I think Tuning and Training should probably be in the same class because we will always have to execute tuning immediately prior to training, and training really doesn't take long at all compared to tuning. Also, I don't think there are really any settings for the training process aside from settings/parameters that must already be set by the tuning step.

The practical use of the Tuning/Training(?) object is to access the needed information when it is necessary to do so using as little memory as possible (imagine 1000 instances of the class needed at a time). This may be used directly or indirectly by customers. For example, we may want to know which features are most beneficial so we can advise agronomists to be collecting specific types of data (indirect use). Once a customer has feature data to predict a response, we really just want to access the parameters and the feature weights/coefficients so we can make a prediction without exposing any of the training data (which may be for business reasons or for customer data/ownership reasons). If the customer has additional data they would like to add in and retrain on, then while in their possession, this Tuning object should be proprietary (and maybe encrypted in a way that it only interacts with our API).

Uses (from comment above)

Find features that are most useful

from research_tools import feature_groups
from research_tools import Training
my_train = Training(param_dict=feature_groups.param_dict_test, print_out=False)
my_train.train()
for _, row in my_train.df_test_filtered.iterrows():
    print('Number of features: {0}\nSelected features: {1}\n'.format(row['feat_n'], row['feats_x_select'])) 

Number of features: 1
Selected features: ('rate_ntd_kgha',)

Number of features: 2
Selected features: ('dae', 'rate_ntd_kgha')

Number of features: 3
Selected features: ('dae', 'rate_ntd_kgha', '740')

Number of features: 4
Selected features: ('dae', 'rate_ntd_kgha', '710', '740')

Number of features: 5
Selected features: ('dae', 'rate_ntd_kgha', '710', '740', '760')

Number of features: 6
Selected features: ('dae', 'rate_ntd_kgha', '710', '740', '760', '870')

Number of features: 7
Selected features: ('dae', 'rate_ntd_kgha', '460', '710', '760', '810', '870')

Number of features: 8
Selected features: ('dae', 'rate_ntd_kgha', '460', '710', '720', '740', '760', '810')

Number of features: 9
Selected features: ('dae', 'rate_ntd_kgha', '460', '660', '710', '720', '740', '760', '810')

Number of features: 10
Selected features: ('dae', 'rate_ntd_kgha', '460', '660', '680', '710', '720', '740', '760', '810')
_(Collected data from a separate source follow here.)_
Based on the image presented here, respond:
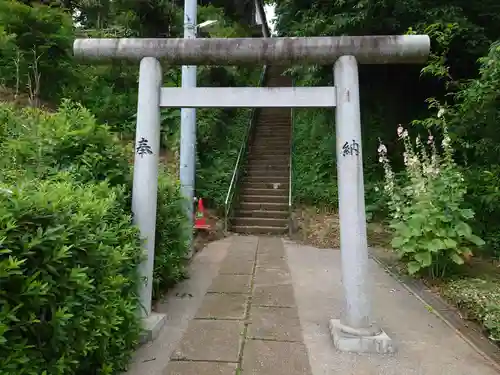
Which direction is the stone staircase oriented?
toward the camera

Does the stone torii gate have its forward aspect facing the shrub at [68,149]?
no

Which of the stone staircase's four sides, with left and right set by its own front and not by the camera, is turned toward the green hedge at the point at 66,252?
front

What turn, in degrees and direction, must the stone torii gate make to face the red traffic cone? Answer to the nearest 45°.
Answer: approximately 180°

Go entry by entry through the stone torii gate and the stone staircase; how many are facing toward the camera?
2

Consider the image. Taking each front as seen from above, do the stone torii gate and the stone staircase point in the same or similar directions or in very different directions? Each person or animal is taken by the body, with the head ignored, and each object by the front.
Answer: same or similar directions

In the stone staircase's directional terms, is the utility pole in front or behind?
in front

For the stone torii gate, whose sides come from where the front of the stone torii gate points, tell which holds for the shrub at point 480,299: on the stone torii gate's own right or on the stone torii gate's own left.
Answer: on the stone torii gate's own left

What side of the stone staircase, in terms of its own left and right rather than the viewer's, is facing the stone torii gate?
front

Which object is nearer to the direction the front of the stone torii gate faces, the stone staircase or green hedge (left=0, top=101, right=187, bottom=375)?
the green hedge

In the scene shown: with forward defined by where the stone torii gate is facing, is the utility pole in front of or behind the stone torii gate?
behind

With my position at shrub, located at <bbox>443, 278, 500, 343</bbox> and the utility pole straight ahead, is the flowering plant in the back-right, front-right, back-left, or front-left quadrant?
front-right

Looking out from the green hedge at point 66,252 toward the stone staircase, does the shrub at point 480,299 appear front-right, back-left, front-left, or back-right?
front-right

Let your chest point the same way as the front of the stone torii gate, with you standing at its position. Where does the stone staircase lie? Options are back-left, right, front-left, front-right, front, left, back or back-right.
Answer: back

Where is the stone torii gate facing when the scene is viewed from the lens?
facing the viewer
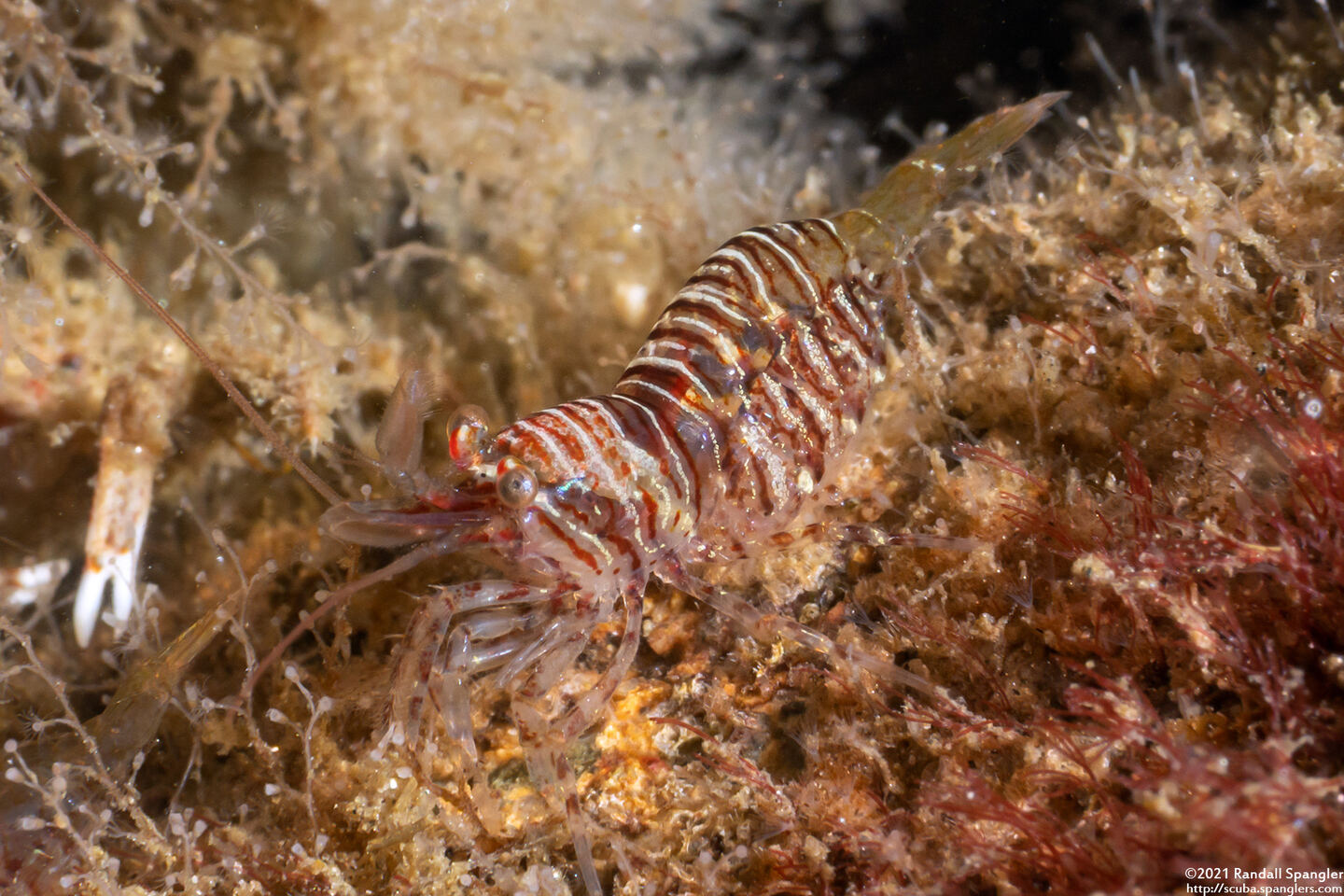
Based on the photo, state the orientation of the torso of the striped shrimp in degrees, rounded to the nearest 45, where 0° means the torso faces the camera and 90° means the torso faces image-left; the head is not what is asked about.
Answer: approximately 45°
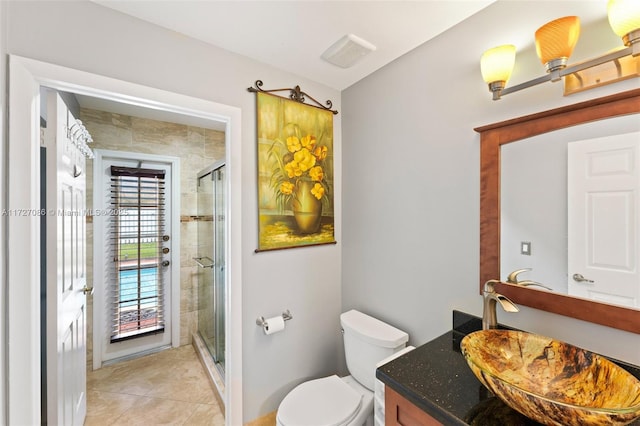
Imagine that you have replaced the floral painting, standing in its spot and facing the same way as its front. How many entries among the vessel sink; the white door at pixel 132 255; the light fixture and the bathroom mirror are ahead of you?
3

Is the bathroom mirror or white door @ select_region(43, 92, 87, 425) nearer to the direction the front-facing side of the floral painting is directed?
the bathroom mirror

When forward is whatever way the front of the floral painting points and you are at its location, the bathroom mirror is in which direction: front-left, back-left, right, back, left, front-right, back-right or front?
front

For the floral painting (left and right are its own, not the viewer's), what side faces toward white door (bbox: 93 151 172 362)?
back

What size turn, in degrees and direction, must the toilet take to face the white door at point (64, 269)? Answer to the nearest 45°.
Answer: approximately 45° to its right

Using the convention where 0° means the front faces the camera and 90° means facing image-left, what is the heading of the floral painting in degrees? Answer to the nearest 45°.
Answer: approximately 315°

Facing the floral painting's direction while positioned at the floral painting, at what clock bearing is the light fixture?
The light fixture is roughly at 12 o'clock from the floral painting.

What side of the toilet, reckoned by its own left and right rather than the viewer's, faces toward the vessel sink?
left

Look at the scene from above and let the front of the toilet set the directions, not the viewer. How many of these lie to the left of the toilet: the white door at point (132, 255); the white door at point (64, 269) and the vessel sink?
1

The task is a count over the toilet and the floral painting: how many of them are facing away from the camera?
0

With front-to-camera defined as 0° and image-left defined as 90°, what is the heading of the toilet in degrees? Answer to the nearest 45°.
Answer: approximately 45°
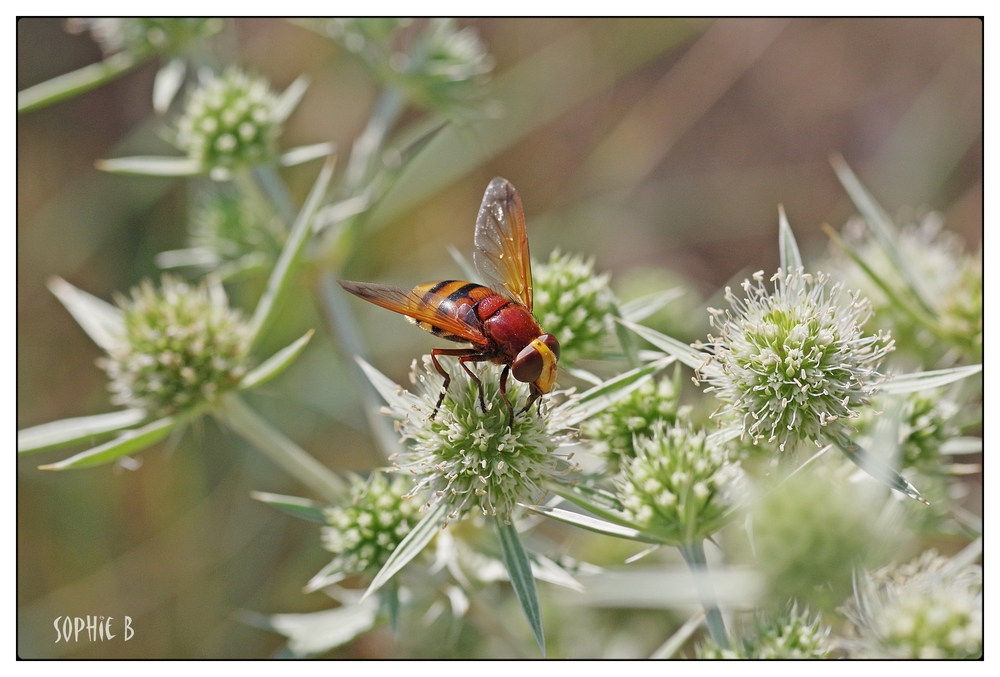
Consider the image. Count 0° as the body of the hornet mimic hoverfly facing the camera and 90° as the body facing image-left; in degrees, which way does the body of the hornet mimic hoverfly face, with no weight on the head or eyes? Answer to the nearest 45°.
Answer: approximately 315°

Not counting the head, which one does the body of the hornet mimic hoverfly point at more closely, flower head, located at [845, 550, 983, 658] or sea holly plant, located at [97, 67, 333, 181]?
the flower head

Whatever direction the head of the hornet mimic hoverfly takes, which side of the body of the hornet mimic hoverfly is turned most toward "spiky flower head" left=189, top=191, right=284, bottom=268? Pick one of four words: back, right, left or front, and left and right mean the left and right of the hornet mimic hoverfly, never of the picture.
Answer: back

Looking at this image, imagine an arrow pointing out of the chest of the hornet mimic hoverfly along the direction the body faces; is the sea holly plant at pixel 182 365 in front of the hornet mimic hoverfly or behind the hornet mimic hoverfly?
behind
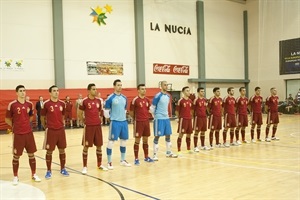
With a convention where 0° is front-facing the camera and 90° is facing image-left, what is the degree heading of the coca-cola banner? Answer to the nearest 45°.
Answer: approximately 0°

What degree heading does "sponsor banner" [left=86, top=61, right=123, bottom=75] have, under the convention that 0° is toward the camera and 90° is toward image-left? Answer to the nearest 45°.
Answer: approximately 0°

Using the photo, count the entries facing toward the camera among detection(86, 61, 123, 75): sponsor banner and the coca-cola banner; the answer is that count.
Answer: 2

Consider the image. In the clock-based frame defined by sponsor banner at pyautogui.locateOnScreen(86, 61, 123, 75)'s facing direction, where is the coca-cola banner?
The coca-cola banner is roughly at 8 o'clock from the sponsor banner.

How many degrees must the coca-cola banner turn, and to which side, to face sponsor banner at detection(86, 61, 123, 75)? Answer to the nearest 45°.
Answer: approximately 45° to its right
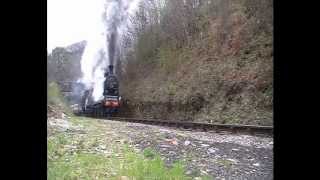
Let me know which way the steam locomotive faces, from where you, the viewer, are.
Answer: facing the viewer and to the right of the viewer
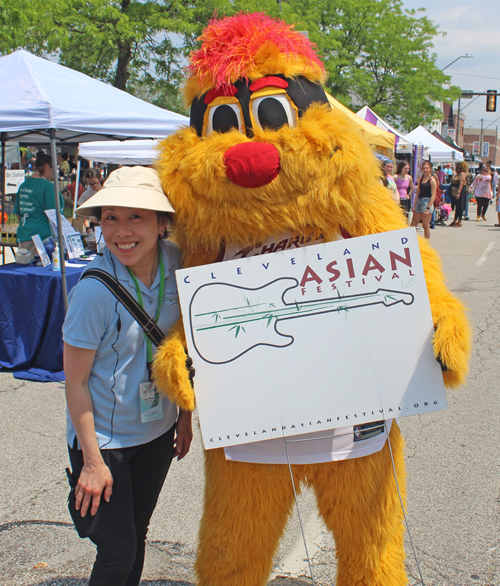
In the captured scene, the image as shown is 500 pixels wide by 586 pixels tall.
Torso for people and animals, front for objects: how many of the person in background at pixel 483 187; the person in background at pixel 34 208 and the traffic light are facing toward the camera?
2

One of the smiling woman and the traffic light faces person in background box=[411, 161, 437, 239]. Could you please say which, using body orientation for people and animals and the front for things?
the traffic light

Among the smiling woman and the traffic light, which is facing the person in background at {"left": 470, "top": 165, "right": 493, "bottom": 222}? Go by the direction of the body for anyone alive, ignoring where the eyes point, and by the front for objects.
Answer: the traffic light

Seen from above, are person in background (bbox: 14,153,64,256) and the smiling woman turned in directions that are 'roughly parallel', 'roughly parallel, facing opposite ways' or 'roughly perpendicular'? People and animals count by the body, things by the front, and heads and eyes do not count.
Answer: roughly perpendicular

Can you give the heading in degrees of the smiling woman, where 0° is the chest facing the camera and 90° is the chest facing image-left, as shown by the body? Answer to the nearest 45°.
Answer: approximately 315°

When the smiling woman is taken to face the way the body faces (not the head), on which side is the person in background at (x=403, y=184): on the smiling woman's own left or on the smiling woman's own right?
on the smiling woman's own left

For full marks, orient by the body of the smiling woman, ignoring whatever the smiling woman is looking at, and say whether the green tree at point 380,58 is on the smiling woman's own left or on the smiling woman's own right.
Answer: on the smiling woman's own left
This tells us that the top four features are 'dae', 'rate_ntd_kgha', '710', '740'

Access feature weights/coefficients to make a prediction without having training data

First, I don't think we have to worry about exposing training data as long as only the sk-learn object is saved (and not our Training object).
After fit(), save the sklearn estimator object to file/DB (using something like pickle, joblib, or ZODB - probably better than saving the entire Training object. Care must be taken to ensure the internal state of the sklearn object remains the same across versions, etc.).
Continuing from example above (training has been done), let's load in the model that uses three features and use joblib to save that model:

import joblib

estimator = my_train.df_test_filtered[my_train.df_test_filtered['feat_n'] == 3]['regressor'].values[0]
joblib.dump(estimator, r'C:\Users\Tyler\Downloads\estimator_3.sav')

In a new terminal (to prove that we're not exposing the same instance of the trained model)

import joblib
import numpy as np

estimator2 = joblib.load(r'C:\Users\Tyler\Downloads\reg_1.sav')
data = np.array([[ 49.        , 336.255     ,   0.49586667],
                 [ 63.        ,  44.834     ,   0.4658    ],
                 [63.         ,  44.834     ,   0.19855]])
estimator2.predict(data)

array([4.47474109, 1.75005601, 2.39479327])

We can see from above that the three features in data are: 'dae', 'rate_ntd_kgha', '740'